#### DIRECTIONS FOR THIS TASK:
Working line by line, output the entries below exactly as they appear.

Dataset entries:
■ ■ ■

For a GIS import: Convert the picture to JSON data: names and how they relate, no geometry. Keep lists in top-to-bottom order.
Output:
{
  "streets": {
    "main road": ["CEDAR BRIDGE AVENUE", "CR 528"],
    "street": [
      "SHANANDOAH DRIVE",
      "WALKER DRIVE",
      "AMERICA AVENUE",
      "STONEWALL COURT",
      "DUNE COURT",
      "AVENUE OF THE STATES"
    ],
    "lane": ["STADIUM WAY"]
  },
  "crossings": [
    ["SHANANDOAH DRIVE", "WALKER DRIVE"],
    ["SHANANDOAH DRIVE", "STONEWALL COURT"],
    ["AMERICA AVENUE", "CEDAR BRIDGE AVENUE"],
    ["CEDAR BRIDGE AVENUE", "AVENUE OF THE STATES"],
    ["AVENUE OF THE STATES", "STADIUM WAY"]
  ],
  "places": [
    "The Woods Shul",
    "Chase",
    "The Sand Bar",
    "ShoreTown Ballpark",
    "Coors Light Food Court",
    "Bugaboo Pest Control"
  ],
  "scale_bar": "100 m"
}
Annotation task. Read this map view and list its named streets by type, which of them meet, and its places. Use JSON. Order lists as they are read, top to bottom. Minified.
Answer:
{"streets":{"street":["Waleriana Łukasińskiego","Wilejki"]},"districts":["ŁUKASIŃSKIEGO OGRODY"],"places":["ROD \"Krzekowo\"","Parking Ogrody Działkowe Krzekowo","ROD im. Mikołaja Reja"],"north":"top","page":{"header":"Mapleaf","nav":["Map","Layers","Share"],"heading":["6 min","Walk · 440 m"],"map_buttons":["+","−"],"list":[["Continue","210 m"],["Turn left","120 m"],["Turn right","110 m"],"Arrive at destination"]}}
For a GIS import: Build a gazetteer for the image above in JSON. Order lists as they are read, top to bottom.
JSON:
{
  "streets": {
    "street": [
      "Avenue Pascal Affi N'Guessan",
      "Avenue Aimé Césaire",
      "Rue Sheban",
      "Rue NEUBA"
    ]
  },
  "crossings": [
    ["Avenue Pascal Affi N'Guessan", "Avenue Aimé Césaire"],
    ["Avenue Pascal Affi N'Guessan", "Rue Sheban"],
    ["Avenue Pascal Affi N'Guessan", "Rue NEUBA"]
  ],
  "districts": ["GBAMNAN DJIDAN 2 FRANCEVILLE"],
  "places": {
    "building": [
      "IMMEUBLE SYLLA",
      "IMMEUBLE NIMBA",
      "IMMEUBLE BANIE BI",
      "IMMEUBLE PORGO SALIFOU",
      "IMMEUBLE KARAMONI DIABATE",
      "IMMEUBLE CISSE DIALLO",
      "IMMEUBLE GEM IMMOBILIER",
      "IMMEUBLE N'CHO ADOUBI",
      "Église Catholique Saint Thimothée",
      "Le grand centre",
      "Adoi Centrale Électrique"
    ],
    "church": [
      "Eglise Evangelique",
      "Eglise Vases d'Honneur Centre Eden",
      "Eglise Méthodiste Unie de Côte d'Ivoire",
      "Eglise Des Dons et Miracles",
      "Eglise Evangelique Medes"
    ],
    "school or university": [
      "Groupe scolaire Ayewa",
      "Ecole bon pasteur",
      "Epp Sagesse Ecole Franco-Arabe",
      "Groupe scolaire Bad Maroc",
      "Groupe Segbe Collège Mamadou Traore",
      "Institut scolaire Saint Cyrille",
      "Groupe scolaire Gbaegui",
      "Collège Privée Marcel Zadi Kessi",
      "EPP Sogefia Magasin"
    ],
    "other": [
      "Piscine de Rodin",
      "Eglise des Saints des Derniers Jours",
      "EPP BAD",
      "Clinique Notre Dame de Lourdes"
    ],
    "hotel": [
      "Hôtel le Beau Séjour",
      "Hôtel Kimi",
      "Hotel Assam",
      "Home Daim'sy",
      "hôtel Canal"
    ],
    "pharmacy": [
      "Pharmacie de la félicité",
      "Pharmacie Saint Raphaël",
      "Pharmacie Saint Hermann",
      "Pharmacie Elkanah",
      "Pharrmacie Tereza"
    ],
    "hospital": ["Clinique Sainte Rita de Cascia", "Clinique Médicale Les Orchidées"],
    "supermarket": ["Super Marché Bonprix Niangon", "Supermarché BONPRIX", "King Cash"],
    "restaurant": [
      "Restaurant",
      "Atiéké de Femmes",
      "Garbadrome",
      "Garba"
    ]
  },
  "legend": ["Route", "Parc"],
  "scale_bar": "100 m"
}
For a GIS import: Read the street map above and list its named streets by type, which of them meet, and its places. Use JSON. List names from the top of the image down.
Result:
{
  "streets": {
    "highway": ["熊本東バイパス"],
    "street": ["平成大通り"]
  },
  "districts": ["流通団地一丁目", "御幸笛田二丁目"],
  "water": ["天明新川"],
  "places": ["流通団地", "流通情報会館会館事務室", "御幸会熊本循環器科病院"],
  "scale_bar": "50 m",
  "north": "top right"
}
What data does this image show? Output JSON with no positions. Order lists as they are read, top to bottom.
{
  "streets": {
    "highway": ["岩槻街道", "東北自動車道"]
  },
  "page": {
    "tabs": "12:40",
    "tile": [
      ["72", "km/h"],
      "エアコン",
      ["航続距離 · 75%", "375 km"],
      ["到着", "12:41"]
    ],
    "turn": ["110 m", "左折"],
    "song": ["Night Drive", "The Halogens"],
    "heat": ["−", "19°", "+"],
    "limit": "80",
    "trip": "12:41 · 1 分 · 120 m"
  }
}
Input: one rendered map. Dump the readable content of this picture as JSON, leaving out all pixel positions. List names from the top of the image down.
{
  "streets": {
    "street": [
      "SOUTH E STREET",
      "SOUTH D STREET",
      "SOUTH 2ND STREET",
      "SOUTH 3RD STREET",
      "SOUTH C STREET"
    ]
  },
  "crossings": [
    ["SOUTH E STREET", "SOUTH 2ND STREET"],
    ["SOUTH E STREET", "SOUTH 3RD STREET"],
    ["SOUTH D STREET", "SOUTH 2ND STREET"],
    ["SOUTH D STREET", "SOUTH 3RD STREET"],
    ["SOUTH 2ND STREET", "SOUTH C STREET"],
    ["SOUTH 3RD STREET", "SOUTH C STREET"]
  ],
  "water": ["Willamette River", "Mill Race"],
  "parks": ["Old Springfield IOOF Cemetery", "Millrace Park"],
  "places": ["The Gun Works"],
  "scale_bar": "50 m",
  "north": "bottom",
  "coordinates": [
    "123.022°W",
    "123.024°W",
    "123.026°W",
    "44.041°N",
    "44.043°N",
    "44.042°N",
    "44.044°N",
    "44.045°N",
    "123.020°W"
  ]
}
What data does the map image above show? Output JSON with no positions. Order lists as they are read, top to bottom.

■ ■ ■

#### ANSWER TO THIS TASK:
For a GIS import: Convert the picture to JSON data: names and how they relate, no geometry. Keep lists in top-to-bottom order.
Output:
{
  "streets": {
    "main road": ["CEDAR BRIDGE AVENUE", "CR 528"],
    "street": [
      "SHANANDOAH DRIVE",
      "WALKER DRIVE",
      "AMERICA AVENUE",
      "STONEWALL COURT",
      "DUNE COURT",
      "AVENUE OF THE STATES"
    ],
    "lane": ["STADIUM WAY"]
  },
  "crossings": [
    ["SHANANDOAH DRIVE", "WALKER DRIVE"],
    ["SHANANDOAH DRIVE", "STONEWALL COURT"],
    ["AMERICA AVENUE", "CEDAR BRIDGE AVENUE"],
    ["CEDAR BRIDGE AVENUE", "AVENUE OF THE STATES"],
    ["AVENUE OF THE STATES", "STADIUM WAY"]
  ],
  "places": [
    "The Woods Shul",
    "Chase",
    "The Sand Bar",
    "ShoreTown Ballpark",
    "Coors Light Food Court",
    "Bugaboo Pest Control"
  ],
  "scale_bar": "100 m"
}
Annotation task. Read this map view and list its named streets by type, which of them meet, and its places. Use JSON. Order lists as they are read, top to bottom. Minified.
Answer:
{"streets":{"street":["Waleriana Łukasińskiego","Wilejki"]},"districts":["ŁUKASIŃSKIEGO OGRODY"],"places":["ROD \"Krzekowo\"","Parking Ogrody Działkowe Krzekowo","ROD im. Mikołaja Reja"],"north":"top","page":{"header":"Mapleaf","nav":["Map","Layers","Share"],"heading":["6 min","Walk · 440 m"],"map_buttons":["+","−"],"list":[["Continue","210 m"],["Turn left","120 m"],["Turn right","110 m"],"Arrive at destination"]}}
For a GIS import: Build a gazetteer for the image above in JSON. Order lists as they are read, top to bottom.
JSON:
{
  "streets": {
    "street": [
      "Avenue Pascal Affi N'Guessan",
      "Avenue Aimé Césaire",
      "Rue Sheban",
      "Rue NEUBA"
    ]
  },
  "crossings": [
    ["Avenue Pascal Affi N'Guessan", "Avenue Aimé Césaire"],
    ["Avenue Pascal Affi N'Guessan", "Rue Sheban"],
    ["Avenue Pascal Affi N'Guessan", "Rue NEUBA"]
  ],
  "districts": ["GBAMNAN DJIDAN 2 FRANCEVILLE"],
  "places": {
    "building": [
      "IMMEUBLE SYLLA",
      "IMMEUBLE NIMBA",
      "IMMEUBLE BANIE BI",
      "IMMEUBLE PORGO SALIFOU",
      "IMMEUBLE KARAMONI DIABATE",
      "IMMEUBLE CISSE DIALLO",
      "IMMEUBLE GEM IMMOBILIER",
      "IMMEUBLE N'CHO ADOUBI",
      "Église Catholique Saint Thimothée",
      "Le grand centre",
      "Adoi Centrale Électrique"
    ],
    "church": [
      "Eglise Evangelique",
      "Eglise Vases d'Honneur Centre Eden",
      "Eglise Méthodiste Unie de Côte d'Ivoire",
      "Eglise Des Dons et Miracles",
      "Eglise Evangelique Medes"
    ],
    "school or university": [
      "Groupe scolaire Ayewa",
      "Ecole bon pasteur",
      "Epp Sagesse Ecole Franco-Arabe",
      "Groupe scolaire Bad Maroc",
      "Groupe Segbe Collège Mamadou Traore",
      "Institut scolaire Saint Cyrille",
      "Groupe scolaire Gbaegui",
      "Collège Privée Marcel Zadi Kessi",
      "EPP Sogefia Magasin"
    ],
    "other": [
      "Piscine de Rodin",
      "Eglise des Saints des Derniers Jours",
      "EPP BAD",
      "Clinique Notre Dame de Lourdes"
    ],
    "hotel": [
      "Hôtel le Beau Séjour",
      "Hôtel Kimi",
      "Hotel Assam",
      "Home Daim'sy",
      "hôtel Canal"
    ],
    "pharmacy": [
      "Pharmacie de la félicité",
      "Pharmacie Saint Raphaël",
      "Pharmacie Saint Hermann",
      "Pharmacie Elkanah",
      "Pharrmacie Tereza"
    ],
    "hospital": ["Clinique Sainte Rita de Cascia", "Clinique Médicale Les Orchidées"],
    "supermarket": ["Super Marché Bonprix Niangon", "Supermarché BONPRIX", "King Cash"],
    "restaurant": [
      "Restaurant",
      "Atiéké de Femmes",
      "Garbadrome",
      "Garba"
    ]
  },
  "legend": ["Route", "Parc"],
  "scale_bar": "100 m"
}
For a GIS import: Read the street map above and list its named streets by type, which of them meet, and its places. Use JSON. List names from the top of the image down.
Result:
{
  "streets": {
    "highway": ["熊本東バイパス"],
    "street": ["平成大通り"]
  },
  "districts": ["流通団地一丁目", "御幸笛田二丁目"],
  "water": ["天明新川"],
  "places": ["流通団地", "流通情報会館会館事務室", "御幸会熊本循環器科病院"],
  "scale_bar": "50 m",
  "north": "top right"
}
What data does this image show? Output JSON with no positions. Order lists as they are read, top to bottom.
{
  "streets": {
    "highway": ["岩槻街道", "東北自動車道"]
  },
  "page": {
    "tabs": "12:40",
    "tile": [
      ["72", "km/h"],
      "エアコン",
      ["航続距離 · 75%", "375 km"],
      ["到着", "12:41"]
    ],
    "turn": ["110 m", "左折"],
    "song": ["Night Drive", "The Halogens"],
    "heat": ["−", "19°", "+"],
    "limit": "80",
    "trip": "12:41 · 1 分 · 120 m"
  }
}
Input: one rendered map. Dump the readable content of this picture as JSON, leaving out all pixel positions. List names from the top of the image down.
{
  "streets": {
    "street": [
      "SOUTH E STREET",
      "SOUTH D STREET",
      "SOUTH 2ND STREET",
      "SOUTH 3RD STREET",
      "SOUTH C STREET"
    ]
  },
  "crossings": [
    ["SOUTH E STREET", "SOUTH 2ND STREET"],
    ["SOUTH E STREET", "SOUTH 3RD STREET"],
    ["SOUTH D STREET", "SOUTH 2ND STREET"],
    ["SOUTH D STREET", "SOUTH 3RD STREET"],
    ["SOUTH 2ND STREET", "SOUTH C STREET"],
    ["SOUTH 3RD STREET", "SOUTH C STREET"]
  ],
  "water": ["Willamette River", "Mill Race"],
  "parks": ["Old Springfield IOOF Cemetery", "Millrace Park"],
  "places": ["The Gun Works"],
  "scale_bar": "50 m",
  "north": "bottom",
  "coordinates": [
    "123.022°W",
    "123.024°W",
    "123.026°W",
    "44.041°N",
    "44.043°N",
    "44.042°N",
    "44.044°N",
    "44.045°N",
    "123.020°W"
  ]
}
What data does the map image above show? Output JSON with no positions. Order lists as they are read, top to bottom.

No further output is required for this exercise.